In the Banking Industry 2015 Review and Outlook released Thursday, Invictus Securities Zimbabwe said mobile money subscribers had doubled since March 2013, translating into a surge in the volumes of technology based payments, but posing “a threat to traditional banking”.

Fees and charges have become a major revenue earner for banks, as they grow increasingly cautious on lending, their traditional source of income.

Invictus however says income from transaction fees is coming under pressure as customers move to more efficient payment systems.

At the end of last year, mobile money subscribers rose to 7,3 million, from 5,3 million at the end of 2014. This number had been estimated at 2,2 million in March 2013.

“We foresee continued growth in mobile banking as it provides easy access to banking services and facilitates the ease of transferring money and making payments among other benefits, the same benefits that targets the financially excluded,” Invictus said.

“This poses a threat to traditional banking, through reduced transactional volumes and as a result decreased retail service fees. Mobile network operators were quick to respond to financial inclusion than banks. Transferring money and mobile payments constitute the biggest component at 72 percent for mobile money user services, the same core issues targeted by retail banking,” the report added.

It said retail banking would face even more problems as mobile money is projected to record “phenomenal growth” in Zimbabwe, under pinned by a financial inclusion strategy announced by the Reserve Bank of Zimbabwe in March.

“Coupled with pressure from central bank to lower bank charges, we forecast retail services revenue for banks to remain suppressed, hence forcing banks to rely more on interest income, which forms part of core banking.This on its own is a flag to transactional retail services fee income to banks going forward,” added Invictus.

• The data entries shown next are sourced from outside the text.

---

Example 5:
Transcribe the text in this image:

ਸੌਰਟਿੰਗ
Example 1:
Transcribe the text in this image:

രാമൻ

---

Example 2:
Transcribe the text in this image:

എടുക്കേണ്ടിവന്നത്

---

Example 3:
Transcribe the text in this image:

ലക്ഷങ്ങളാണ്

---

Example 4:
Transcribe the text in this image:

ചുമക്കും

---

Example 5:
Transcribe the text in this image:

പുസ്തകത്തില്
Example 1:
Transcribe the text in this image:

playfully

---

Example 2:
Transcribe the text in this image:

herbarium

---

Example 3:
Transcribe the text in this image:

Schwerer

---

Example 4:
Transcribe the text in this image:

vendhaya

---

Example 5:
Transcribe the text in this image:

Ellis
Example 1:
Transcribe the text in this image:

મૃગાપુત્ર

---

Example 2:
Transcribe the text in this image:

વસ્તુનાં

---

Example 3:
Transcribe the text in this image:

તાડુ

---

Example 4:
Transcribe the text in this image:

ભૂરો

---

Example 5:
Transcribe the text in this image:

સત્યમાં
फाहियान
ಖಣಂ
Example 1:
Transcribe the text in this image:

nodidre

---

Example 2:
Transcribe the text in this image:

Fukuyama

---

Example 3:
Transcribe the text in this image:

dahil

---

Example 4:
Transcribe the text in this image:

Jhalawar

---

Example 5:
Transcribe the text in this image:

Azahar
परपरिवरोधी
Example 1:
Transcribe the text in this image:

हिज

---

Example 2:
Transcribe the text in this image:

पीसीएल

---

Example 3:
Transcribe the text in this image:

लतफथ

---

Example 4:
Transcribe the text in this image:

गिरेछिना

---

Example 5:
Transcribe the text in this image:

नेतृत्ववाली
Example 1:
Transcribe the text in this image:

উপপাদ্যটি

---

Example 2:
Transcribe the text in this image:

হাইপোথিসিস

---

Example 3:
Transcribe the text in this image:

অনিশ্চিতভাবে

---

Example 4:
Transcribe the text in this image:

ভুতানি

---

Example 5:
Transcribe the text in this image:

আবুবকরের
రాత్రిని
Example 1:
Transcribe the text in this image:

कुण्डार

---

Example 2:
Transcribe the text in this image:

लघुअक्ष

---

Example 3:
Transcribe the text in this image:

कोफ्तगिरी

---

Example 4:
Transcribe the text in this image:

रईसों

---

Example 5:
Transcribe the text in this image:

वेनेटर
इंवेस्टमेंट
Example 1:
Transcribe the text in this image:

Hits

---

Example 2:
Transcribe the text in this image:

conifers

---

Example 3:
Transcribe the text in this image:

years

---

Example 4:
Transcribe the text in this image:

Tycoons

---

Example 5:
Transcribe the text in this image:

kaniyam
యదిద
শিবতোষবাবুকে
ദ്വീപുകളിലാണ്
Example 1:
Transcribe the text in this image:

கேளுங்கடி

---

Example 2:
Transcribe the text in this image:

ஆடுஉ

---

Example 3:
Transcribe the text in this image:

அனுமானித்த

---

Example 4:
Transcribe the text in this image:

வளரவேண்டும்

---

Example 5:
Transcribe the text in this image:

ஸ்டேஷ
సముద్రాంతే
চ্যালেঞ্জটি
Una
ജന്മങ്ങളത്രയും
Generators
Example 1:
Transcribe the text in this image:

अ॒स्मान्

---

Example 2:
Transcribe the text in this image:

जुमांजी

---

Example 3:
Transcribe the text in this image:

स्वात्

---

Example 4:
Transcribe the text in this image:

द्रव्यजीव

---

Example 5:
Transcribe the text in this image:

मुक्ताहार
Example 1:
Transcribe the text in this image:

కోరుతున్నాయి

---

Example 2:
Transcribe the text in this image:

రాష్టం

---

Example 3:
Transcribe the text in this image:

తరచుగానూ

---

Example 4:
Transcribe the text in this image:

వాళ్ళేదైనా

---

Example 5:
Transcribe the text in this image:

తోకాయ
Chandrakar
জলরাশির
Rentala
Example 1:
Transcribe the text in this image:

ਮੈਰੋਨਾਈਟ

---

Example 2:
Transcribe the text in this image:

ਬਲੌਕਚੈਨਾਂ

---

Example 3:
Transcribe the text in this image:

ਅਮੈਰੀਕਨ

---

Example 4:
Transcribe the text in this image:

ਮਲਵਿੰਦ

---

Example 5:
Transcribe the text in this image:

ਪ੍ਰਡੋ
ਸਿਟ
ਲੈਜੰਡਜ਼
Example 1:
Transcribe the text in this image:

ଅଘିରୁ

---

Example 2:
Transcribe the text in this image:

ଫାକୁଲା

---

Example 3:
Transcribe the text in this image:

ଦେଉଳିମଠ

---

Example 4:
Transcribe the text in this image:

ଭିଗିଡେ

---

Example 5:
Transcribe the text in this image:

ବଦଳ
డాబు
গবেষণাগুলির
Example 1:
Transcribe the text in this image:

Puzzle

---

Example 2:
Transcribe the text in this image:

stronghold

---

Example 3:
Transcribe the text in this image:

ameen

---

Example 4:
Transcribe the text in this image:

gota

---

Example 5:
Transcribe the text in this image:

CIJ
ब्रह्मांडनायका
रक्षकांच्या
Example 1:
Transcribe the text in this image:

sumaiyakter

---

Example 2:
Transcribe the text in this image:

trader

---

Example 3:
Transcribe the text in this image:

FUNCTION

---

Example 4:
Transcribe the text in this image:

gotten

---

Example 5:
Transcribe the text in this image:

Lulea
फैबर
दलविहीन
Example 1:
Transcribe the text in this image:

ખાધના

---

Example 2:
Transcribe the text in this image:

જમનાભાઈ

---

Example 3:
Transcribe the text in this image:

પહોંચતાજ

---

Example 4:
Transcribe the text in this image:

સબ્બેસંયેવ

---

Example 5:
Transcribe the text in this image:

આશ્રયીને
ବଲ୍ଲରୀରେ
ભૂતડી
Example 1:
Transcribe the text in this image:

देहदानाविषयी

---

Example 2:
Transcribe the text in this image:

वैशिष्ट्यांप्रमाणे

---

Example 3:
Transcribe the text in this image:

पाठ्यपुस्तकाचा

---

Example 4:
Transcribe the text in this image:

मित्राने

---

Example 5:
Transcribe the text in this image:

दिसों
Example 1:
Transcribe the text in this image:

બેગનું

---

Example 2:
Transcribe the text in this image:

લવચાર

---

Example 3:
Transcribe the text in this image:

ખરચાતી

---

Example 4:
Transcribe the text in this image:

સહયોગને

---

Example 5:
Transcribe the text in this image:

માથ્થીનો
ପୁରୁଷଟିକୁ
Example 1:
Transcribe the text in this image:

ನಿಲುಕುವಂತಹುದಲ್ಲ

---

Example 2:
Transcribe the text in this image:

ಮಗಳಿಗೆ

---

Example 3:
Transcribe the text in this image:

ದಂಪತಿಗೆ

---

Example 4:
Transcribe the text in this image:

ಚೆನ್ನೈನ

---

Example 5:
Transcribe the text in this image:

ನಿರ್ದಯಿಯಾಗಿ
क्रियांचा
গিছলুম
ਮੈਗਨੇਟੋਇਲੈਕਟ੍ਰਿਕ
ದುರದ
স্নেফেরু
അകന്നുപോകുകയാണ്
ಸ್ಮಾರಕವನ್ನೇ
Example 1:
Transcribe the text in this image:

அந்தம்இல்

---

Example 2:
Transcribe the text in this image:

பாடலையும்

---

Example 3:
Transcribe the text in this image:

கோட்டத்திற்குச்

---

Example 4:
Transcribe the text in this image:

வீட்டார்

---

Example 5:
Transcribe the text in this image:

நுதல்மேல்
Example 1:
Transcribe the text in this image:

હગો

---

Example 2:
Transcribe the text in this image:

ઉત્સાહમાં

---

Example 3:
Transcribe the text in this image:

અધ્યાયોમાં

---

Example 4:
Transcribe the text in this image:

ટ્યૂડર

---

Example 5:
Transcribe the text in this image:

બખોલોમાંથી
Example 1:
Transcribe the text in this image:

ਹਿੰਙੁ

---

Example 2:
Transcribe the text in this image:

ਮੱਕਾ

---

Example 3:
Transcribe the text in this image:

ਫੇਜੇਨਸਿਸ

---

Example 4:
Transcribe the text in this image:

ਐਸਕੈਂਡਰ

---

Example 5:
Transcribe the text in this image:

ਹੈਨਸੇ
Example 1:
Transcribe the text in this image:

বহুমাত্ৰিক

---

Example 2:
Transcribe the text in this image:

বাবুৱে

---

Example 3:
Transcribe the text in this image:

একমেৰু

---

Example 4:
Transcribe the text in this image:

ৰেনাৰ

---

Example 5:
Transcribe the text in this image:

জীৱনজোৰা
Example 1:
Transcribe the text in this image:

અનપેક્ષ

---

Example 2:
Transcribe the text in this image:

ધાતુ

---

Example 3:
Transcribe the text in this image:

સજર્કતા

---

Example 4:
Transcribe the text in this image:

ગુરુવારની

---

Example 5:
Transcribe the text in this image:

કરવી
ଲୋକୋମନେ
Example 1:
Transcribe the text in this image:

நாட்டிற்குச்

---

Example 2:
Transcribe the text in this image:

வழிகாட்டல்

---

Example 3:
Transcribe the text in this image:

It said the real time gross settlement system still dominated in terms of transactional values, but mobile payments accounted for 87,9 percent of transactional volumes.

Growth in mobile transactions translated to $427 million, equivalent to 7,5 percent of total monetary transactions.


It said going forward, and with the multicurrency regimein force, banks’ earnings would be driven by cost containment to enhance efficiency, as well as loan portfolio management.

“Embracing technology and participation in financial inclusion will also boost income and make banks competitive in the face of accelerated informalisation of the economy, increased mobile penetration rates and popularity of mobile money services,” said the report.

“In the short term, Treasury Bills Trading income and ZAMCO (Zimbabwe Asset Management Corporation) operations will likely drive income but we remain skeptical about the sustainability of these, and hence put doubt on banks that have income components largely driven by these components,” the report added.